Monday, August 4, 2008

The Real Crisis of Swissair

On September 2, 1998 Swissair flight 111, en route from York City to Geneva, crashed into the Atlantic, southwest of Halifax Airport. According to seismographic recorders in Halifax and Moncton, the aircraft struck the ocean at 10:31 at night, 8 kilometers from shore, off Peggys Cove.

All 229 people on board were killed.

The resulting investigation by the Transportation Safety Board of Canada (TSB) took more than four years and cost $57 million.

Engaged within hours of the crash, I was the senior public relations consultant to the TSB team during the first year of its investigation.

A month after the publication of the final TSB report on Flight 111, Swissair ceased to exist. Perhaps surprisingly, the fatal crash had nothing to do with the demise of the company.

For most of its 71 years, Swissair was one of the world’s major international airlines. Known as the "Flying Bank" due to its financial stability, it was regarded as a national symbol and icon. Nearly 30 percent of Swissair stock was owned by the Swiss government.

However, a corporate buying spree created a major cash flow crisis. It had been left vulnerable after a $3B cash surplus was turned into a $14B debt, mainly through a strategy of buying smaller European airlines.

On the last day of operations, pilots were given envelopes stuffed with cash to pay for fuel, because no one would accept Swissair's credit. Swissair crews around the world were turned out of their hotels because they were unable to pay their bills.

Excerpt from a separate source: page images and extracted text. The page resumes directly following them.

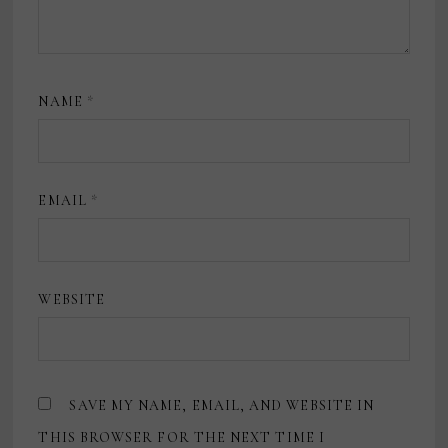
NAME
*
EMAIL
*
WEBSITE
SAVE MY NAME, EMAIL, AND WEBSITE IN
THIS BROWSER FOR THE NEXT TIME I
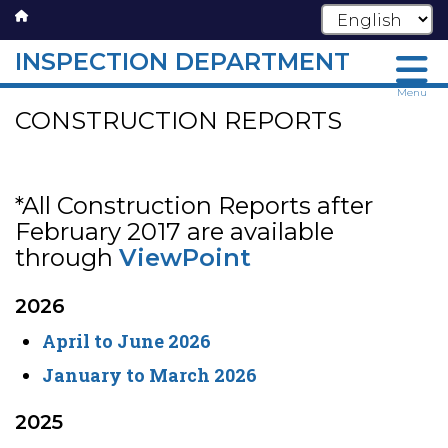
INSPECTION DEPARTMENT
Skip
Menu
CONSTRUCTION REPORTS
to
main
content
*All Construction Reports after
February 2017 are available
through
ViewPoint
2026
April to June 2026
January to March 2026
2025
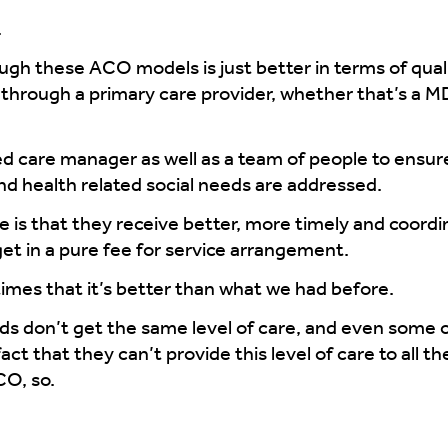
.
ugh these ACO models is just better in terms of qua
e through a primary care provider, whether that’s a 
d care manager as well as a team of people to ensure 
nd health related social needs are addressed.
ce is that they receive better, more timely and coord
et in a pure fee for service arrangement.
imes that it’s better than what we had before.
nds don’t get the same level of care, and even some 
that they can’t provide this level of care to all the
CO, so.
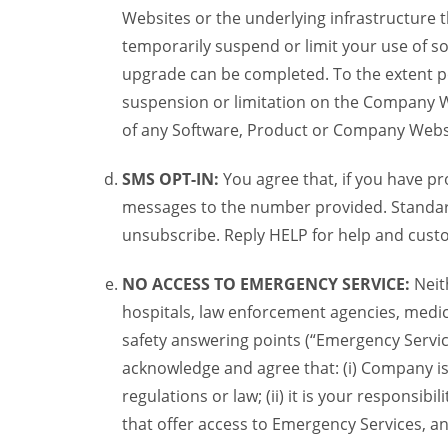
Websites or the underlying infrastructure
temporarily suspend or limit your use of s
upgrade can be completed. To the extent po
suspension or limitation on the Company We
of any Software, Product or Company Webs
SMS OPT-IN:
You agree that, if you have 
messages to the number provided. Standard
unsubscribe. Reply HELP for help and custo
NO ACCESS TO EMERGENCY SERVICE:
Neit
hospitals, law enforcement agencies, medica
safety answering points (“Emergency Servic
acknowledge and agree that: (i) Company is
regulations or law; (ii) it is your responsib
that offer access to Emergency Services, an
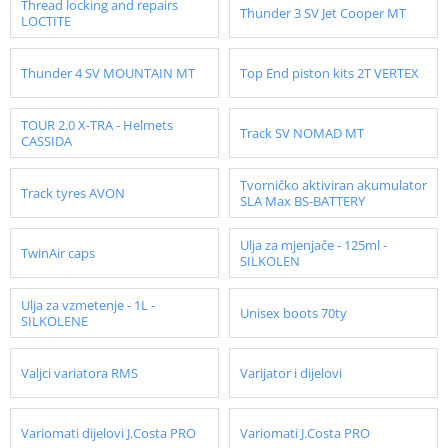
Thread locking and repairs
Thunder 3 SV Jet Cooper MT
LOCTITE
Thunder 4 SV MOUNTAIN MT
Top End piston kits 2T VERTEX
TOUR 2.0 X-TRA - Helmets
Track SV NOMAD MT
CASSIDA
Tvorničko aktiviran akumulator
Track tyres AVON
SLA Max BS-BATTERY
Ulja za mjenjače - 125ml -
TwinAir caps
SILKOLEN
Ulja za vzmetenje - 1L -
Unisex boots 70ty
SILKOLENE
Valjci variatora RMS
Varijator i dijelovi
Variomati dijelovi J.Costa PRO
Variomati J.Costa PRO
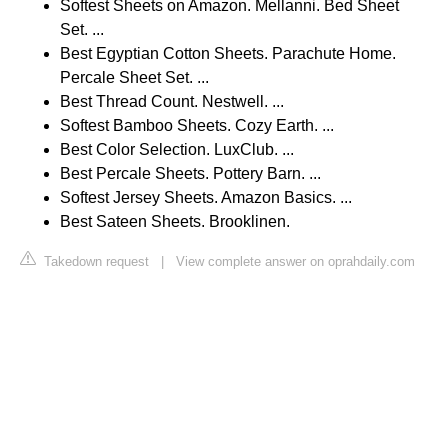
Softest Sheets on Amazon. Mellanni. Bed Sheet
Set. ...
Best Egyptian Cotton Sheets. Parachute Home.
Percale Sheet Set. ...
Best Thread Count. Nestwell. ...
Softest Bamboo Sheets. Cozy Earth. ...
Best Color Selection. LuxClub. ...
Best Percale Sheets. Pottery Barn. ...
Softest Jersey Sheets. Amazon Basics. ...
Best Sateen Sheets. Brooklinen.
Takedown request
|
View complete answer on oprahdaily.com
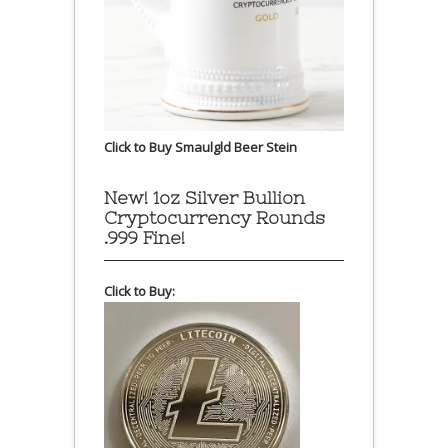
Click to Buy Smaulgld Beer Stein
New! 1oz Silver Bullion
Cryptocurrency Rounds
.999 Fine!
Click to Buy:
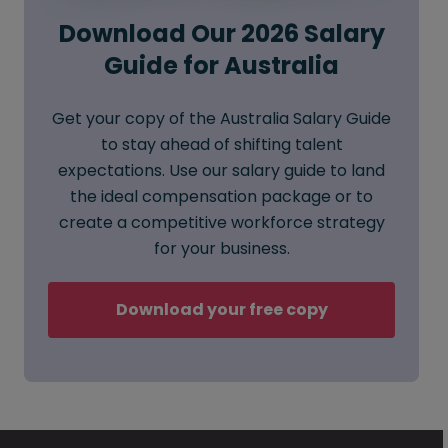
Download Our 2026 Salary
Guide for Australia
Get your copy of the Australia Salary Guide
to stay ahead of shifting talent
expectations. Use our salary guide to land
the ideal compensation package or to
create a competitive workforce strategy
for your business.
Download your free copy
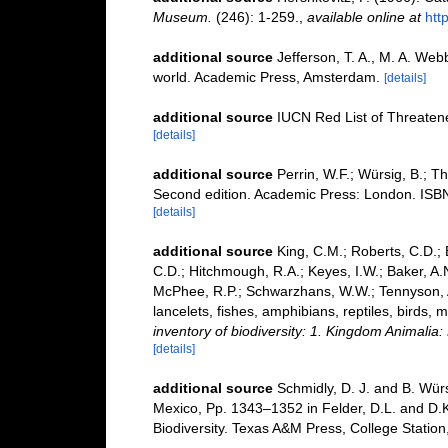
Museum.
(246): 1-259.
,
available online at
htt
additional source
Jefferson, T. A., M. A. We
world. Academic Press, Amsterdam.
[details]
additional source
IUCN Red List of Threaten
[details]
additional source
Perrin, W.F.; Würsig, B.; 
Second edition. Academic Press: London. ISBN
[details]
additional source
King, C.M.; Roberts, C.D.; B
C.D.; Hitchmough, R.A.; Keyes, I.W.; Baker, A.N
McPhee, R.P.; Schwarzhans, W.W.; Tennyson, A.
lancelets, fishes, amphibians, reptiles, birds
inventory of biodiversity: 1. Kingdom Animali
[details]
additional source
Schmidly, D. J. and B. Wür
Mexico, Pp. 1343–1352 in Felder, D.L. and D.K
Biodiversity. Texas A&M Press, College Station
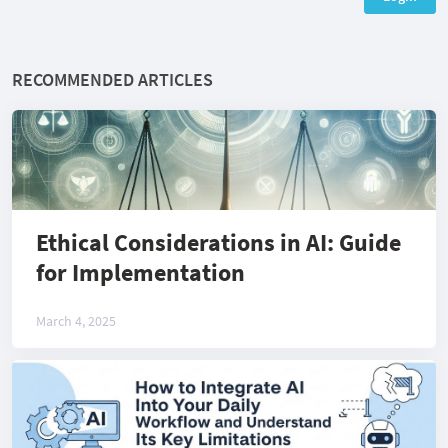
RECOMMENDED ARTICLES
Ethical Considerations in AI: Guide
for Implementation
March 4, 2025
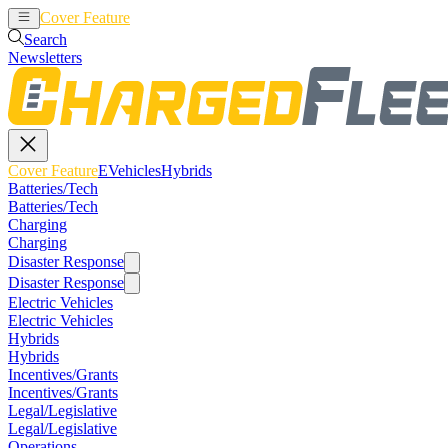
Cover Feature
EVehicles
Hybrids
Search
Newsletters
Cover Feature
EVehicles
Hybrids
Batteries/Tech
Batteries/Tech
Charging
Charging
Disaster Response
Disaster Response
Electric Vehicles
Electric Vehicles
Hybrids
Hybrids
Incentives/Grants
Incentives/Grants
Legal/Legislative
Legal/Legislative
Operations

The collapse of Swissair shook the country's confidence in its business leadership and damaged its reputation for business efficiency. Nineteen Swissair executives faced criminal charges of mismanagement, false statements, and forgery in Switzerland's biggest corporate trial. They were eventually exonerated legally but never forgiven by employees, shareholders, customers or ordinary citizens of Switzerland.